En bref

  • Le CERT-EU attribue le piratage du cloud AWS de la Commission européenne au groupe TeamPCP, actif dans les attaques supply chain.
  • Les données de 30 entités de l'Union européenne ont été exfiltrées, soit 340 Go de documents publiés sur le dark web.
  • L'attaque exploite une clé API AWS volée lors d'une compromission antérieure de la supply chain Trivy.

Ce qui s'est passé

Le CERT-EU a formellement attribué le piratage de l'environnement cloud Amazon Web Services de la Commission européenne au groupe TeamPCP, selon BleepingComputer et SecurityWeek. L'intrusion initiale, datée du 10 mars, a exploité une clé API AWS disposant de droits de gestion sur d'autres comptes cloud de la Commission — une clé volée lors de l'attaque supply chain ciblant Trivy, un outil d'analyse de sécurité largement utilisé dans les environnements conteneurisés.

Après avoir pris pied dans l'infrastructure, les attaquants ont utilisé TruffleHog, un outil de recherche de secrets dans le code, pour identifier d'autres identifiants exploitables. Ils ont ensuite créé de nouvelles clés d'accès rattachées à des utilisateurs existants pour éviter la détection, avant de procéder à l'exfiltration massive de données. Le Centre des opérations de cybersécurité de la Commission n'a détecté aucune activité anormale avant le 24 mars, soit cinq jours après le début de l'intrusion.

Le 28 mars, le groupe d'extorsion ShinyHunters a publié les données volées sous la forme d'une archive de 90 Go (environ 340 Go décompressés) contenant des noms, adresses email et contenus de courriels. Au total, les données de 29 autres entités de l'Union européenne ont été compromises dans cette même opération, selon le rapport du CERT-EU relayé par Dark Reading.

Pourquoi c'est important

Cet incident est l'un des plus graves ayant touché les institutions européennes. Il démontre comment une attaque supply chain — ici la compromission de Trivy — peut servir de tremplin vers des cibles de haute valeur. Le schéma est similaire aux attaques par paquets malveillants sur npm et aux compromissions de plugins WordPress observées récemment : un composant de confiance est détourné pour atteindre des cibles en aval.

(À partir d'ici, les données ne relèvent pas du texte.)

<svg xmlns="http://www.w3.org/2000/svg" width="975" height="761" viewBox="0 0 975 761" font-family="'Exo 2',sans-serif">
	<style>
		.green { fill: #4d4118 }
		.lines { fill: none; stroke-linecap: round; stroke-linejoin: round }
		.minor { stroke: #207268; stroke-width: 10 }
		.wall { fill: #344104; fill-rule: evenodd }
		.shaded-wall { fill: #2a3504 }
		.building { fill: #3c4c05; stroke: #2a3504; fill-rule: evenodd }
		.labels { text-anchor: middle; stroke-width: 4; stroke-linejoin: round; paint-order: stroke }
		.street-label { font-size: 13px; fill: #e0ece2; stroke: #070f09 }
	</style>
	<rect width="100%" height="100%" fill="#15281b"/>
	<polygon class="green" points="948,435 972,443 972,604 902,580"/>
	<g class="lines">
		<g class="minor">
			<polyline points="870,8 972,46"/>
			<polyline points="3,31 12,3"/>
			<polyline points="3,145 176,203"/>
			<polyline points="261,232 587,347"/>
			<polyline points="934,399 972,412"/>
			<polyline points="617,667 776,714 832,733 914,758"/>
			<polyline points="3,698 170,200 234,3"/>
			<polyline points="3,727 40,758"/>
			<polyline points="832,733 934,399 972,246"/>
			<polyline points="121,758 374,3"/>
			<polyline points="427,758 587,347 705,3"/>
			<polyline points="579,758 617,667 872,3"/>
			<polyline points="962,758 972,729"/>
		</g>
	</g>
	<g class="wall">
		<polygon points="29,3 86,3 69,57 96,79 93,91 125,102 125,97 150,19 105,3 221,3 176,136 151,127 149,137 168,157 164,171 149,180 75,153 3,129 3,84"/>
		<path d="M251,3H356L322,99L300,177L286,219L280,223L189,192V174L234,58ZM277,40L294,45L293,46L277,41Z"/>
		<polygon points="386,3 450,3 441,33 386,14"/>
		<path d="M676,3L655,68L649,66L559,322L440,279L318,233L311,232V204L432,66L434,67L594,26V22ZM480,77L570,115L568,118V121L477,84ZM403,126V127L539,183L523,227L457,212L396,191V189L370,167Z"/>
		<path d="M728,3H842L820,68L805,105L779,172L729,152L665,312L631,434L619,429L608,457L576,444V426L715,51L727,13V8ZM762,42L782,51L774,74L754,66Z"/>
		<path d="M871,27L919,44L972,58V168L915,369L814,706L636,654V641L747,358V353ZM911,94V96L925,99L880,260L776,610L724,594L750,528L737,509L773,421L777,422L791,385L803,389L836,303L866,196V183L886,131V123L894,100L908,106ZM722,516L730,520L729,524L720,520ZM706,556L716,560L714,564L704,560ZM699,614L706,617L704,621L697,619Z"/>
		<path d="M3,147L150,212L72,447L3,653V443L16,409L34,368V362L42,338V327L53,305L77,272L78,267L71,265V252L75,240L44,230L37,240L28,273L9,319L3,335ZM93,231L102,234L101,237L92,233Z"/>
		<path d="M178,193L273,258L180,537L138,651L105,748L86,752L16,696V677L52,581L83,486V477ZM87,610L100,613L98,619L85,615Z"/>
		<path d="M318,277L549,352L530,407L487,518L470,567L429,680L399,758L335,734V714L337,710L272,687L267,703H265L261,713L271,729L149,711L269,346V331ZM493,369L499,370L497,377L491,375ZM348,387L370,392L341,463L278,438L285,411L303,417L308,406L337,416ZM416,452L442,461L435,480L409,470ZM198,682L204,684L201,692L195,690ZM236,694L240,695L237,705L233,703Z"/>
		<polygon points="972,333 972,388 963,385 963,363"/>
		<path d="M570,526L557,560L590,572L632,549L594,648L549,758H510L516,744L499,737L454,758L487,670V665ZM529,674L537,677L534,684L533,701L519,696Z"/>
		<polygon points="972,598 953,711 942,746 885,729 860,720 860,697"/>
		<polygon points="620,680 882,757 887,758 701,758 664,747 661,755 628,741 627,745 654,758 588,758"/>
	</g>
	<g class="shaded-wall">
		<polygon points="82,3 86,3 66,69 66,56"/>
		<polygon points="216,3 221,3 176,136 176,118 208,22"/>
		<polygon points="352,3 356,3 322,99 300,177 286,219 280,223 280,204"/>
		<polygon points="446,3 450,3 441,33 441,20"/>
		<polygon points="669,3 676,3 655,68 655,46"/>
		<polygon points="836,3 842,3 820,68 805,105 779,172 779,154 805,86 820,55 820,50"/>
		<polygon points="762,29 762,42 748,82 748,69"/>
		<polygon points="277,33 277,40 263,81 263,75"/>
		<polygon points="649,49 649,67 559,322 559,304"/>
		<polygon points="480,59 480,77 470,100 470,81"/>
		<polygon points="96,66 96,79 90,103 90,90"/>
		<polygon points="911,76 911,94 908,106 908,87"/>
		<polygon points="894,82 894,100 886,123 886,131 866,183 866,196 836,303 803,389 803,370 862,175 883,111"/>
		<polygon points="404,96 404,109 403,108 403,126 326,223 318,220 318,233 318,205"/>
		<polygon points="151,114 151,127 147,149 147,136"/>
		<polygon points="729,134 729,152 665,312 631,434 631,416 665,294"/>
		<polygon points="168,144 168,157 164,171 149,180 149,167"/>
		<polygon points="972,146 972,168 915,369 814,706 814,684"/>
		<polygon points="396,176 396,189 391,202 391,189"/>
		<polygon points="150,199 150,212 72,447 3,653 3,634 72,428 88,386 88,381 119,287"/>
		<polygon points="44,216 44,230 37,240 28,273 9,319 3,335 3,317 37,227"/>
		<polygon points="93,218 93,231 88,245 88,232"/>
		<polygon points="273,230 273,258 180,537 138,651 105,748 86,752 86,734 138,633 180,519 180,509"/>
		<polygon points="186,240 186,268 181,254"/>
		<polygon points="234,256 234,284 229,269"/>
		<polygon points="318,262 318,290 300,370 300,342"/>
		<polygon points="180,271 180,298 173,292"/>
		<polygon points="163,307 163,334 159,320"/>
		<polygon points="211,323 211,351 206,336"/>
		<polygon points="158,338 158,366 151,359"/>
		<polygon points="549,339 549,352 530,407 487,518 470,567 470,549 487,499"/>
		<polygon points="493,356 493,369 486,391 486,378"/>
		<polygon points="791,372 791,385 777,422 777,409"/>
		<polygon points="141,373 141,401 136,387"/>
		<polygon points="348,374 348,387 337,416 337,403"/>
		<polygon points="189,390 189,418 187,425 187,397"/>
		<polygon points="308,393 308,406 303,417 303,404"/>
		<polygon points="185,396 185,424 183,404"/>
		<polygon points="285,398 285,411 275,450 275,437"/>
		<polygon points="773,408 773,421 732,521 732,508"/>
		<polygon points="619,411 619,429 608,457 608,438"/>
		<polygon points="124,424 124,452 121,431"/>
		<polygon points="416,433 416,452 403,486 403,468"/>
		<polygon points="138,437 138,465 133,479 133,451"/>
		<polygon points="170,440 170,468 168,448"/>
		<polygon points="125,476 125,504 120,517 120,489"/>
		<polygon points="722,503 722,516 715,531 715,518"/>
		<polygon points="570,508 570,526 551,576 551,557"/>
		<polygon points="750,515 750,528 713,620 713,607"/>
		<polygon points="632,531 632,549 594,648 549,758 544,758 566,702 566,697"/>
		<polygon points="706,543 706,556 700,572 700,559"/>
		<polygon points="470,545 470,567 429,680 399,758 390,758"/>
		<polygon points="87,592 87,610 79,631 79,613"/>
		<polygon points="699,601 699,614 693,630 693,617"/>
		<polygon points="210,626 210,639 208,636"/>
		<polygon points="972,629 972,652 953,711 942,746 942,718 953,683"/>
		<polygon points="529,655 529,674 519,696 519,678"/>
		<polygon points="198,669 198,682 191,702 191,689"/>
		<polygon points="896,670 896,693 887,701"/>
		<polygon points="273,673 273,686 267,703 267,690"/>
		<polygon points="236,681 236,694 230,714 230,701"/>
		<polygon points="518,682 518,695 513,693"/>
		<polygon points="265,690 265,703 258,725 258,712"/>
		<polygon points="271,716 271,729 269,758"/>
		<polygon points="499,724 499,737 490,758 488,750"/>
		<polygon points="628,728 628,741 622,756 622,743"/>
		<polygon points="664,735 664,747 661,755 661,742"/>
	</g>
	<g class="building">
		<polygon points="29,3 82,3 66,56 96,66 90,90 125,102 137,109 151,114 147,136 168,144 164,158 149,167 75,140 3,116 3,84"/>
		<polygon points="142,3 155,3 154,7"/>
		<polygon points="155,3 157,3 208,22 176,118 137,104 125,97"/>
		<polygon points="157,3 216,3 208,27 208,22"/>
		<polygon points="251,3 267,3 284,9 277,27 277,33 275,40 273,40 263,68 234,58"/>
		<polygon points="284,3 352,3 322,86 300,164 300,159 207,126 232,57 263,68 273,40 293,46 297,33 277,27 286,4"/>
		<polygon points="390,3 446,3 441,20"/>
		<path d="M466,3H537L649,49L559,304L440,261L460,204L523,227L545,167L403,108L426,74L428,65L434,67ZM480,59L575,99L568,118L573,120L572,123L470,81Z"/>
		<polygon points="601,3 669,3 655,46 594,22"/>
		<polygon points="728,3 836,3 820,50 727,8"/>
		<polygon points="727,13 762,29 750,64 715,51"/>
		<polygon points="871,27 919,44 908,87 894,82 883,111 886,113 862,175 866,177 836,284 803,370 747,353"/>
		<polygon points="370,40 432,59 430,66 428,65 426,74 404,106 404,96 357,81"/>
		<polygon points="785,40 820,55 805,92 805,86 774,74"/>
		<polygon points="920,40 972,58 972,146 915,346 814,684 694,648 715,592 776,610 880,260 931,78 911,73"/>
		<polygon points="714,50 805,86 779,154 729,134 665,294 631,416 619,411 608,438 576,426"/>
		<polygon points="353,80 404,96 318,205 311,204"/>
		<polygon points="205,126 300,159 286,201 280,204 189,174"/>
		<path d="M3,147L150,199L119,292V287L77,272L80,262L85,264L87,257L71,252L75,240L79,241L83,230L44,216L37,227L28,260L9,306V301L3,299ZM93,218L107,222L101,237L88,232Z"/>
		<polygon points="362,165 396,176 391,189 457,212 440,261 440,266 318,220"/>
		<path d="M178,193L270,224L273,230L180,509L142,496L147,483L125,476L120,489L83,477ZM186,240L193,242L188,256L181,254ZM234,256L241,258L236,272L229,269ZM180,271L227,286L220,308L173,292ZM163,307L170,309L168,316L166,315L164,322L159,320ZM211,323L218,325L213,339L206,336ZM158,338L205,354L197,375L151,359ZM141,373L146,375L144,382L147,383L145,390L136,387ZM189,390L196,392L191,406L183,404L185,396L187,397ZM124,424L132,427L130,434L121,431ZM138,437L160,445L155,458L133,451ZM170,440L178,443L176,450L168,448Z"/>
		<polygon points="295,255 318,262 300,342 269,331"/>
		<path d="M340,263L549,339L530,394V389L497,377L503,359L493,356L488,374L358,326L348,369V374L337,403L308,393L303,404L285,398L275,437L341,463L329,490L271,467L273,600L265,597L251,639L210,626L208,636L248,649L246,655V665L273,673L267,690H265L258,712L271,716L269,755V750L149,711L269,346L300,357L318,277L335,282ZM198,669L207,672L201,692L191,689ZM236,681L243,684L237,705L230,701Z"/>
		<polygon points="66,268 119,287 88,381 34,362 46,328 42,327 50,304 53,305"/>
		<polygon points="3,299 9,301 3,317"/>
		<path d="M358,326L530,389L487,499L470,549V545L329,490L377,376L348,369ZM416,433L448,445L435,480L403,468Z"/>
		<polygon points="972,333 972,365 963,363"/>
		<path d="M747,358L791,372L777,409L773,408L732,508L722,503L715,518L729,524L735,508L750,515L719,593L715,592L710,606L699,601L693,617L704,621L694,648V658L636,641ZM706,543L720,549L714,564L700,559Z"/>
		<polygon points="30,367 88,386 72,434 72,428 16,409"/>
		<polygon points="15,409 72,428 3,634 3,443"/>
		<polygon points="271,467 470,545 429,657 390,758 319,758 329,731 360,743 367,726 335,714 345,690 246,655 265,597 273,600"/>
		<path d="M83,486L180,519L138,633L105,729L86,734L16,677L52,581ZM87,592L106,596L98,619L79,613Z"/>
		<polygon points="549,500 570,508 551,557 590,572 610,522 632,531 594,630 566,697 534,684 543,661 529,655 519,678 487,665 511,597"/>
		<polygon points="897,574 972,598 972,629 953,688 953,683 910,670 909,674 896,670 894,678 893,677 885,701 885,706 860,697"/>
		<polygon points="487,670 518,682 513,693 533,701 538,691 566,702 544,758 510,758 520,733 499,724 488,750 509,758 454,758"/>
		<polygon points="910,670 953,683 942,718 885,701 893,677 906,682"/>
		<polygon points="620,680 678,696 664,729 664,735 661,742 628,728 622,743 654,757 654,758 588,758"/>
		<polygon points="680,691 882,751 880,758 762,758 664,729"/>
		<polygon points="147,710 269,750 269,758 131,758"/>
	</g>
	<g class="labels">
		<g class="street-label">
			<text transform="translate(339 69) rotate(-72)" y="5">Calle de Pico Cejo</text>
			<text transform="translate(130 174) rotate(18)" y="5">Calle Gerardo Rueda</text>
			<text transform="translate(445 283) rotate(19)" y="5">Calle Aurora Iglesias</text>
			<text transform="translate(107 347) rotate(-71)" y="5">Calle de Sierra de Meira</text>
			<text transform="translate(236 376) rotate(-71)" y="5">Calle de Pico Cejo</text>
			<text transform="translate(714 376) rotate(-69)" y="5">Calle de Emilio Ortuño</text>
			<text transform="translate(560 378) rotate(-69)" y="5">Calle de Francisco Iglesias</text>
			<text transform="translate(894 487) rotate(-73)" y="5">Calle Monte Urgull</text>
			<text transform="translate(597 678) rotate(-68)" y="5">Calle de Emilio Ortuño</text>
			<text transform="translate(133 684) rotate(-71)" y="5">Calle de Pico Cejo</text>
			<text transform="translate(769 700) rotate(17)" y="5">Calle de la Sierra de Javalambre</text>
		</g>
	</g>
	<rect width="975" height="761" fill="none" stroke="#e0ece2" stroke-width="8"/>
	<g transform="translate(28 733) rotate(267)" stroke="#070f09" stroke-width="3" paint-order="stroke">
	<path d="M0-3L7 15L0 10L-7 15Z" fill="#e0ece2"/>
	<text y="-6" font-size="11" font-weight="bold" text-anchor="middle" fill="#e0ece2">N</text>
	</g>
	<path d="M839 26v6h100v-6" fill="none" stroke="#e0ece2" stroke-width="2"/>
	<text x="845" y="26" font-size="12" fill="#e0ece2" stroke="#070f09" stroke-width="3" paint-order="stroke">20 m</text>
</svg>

TeamPCP s'est imposé comme l'un des groupes les plus prolifiques dans le domaine des attaques supply chain, ciblant GitHub, PyPI, npm et Docker Hub. Leur capacité à pivoter depuis un outil de sécurité (Trivy) vers l'infrastructure cloud d'une institution majeure souligne la nécessité de repenser la gestion des secrets et la rotation des clés API dans les environnements multi-cloud. Le délai de cinq jours entre l'intrusion et la détection interroge également sur les capacités de monitoring des institutions européennes.

Ce qu'il faut retenir

  • Auditez immédiatement vos clés API cloud : toute clé ayant pu être exposée via un outil tiers compromis (Trivy, LiteLLM) doit être révoquée et remplacée.
  • Implémentez une rotation automatique des secrets et un monitoring des créations de clés d'accès inhabituelles dans vos environnements AWS, Azure et GCP.
  • Les outils de sécurité eux-mêmes peuvent devenir des vecteurs d'attaque : intégrez vos scanners de vulnérabilités dans votre périmètre de surveillance supply chain.

Comment sécuriser ses clés API cloud contre les attaques supply chain ?

La première mesure est de ne jamais stocker de clés API en dur dans le code ou les fichiers de configuration. Utilisez un gestionnaire de secrets (AWS Secrets Manager, HashiCorp Vault, Azure Key Vault) avec rotation automatique. Activez les alertes sur la création de nouvelles clés d'accès IAM et sur les appels API inhabituels via CloudTrail ou équivalent. Enfin, appliquez le principe du moindre privilège : chaque clé ne doit disposer que des permissions strictement nécessaires, et les clés de gestion multi-comptes doivent faire l'objet d'une surveillance renforcée.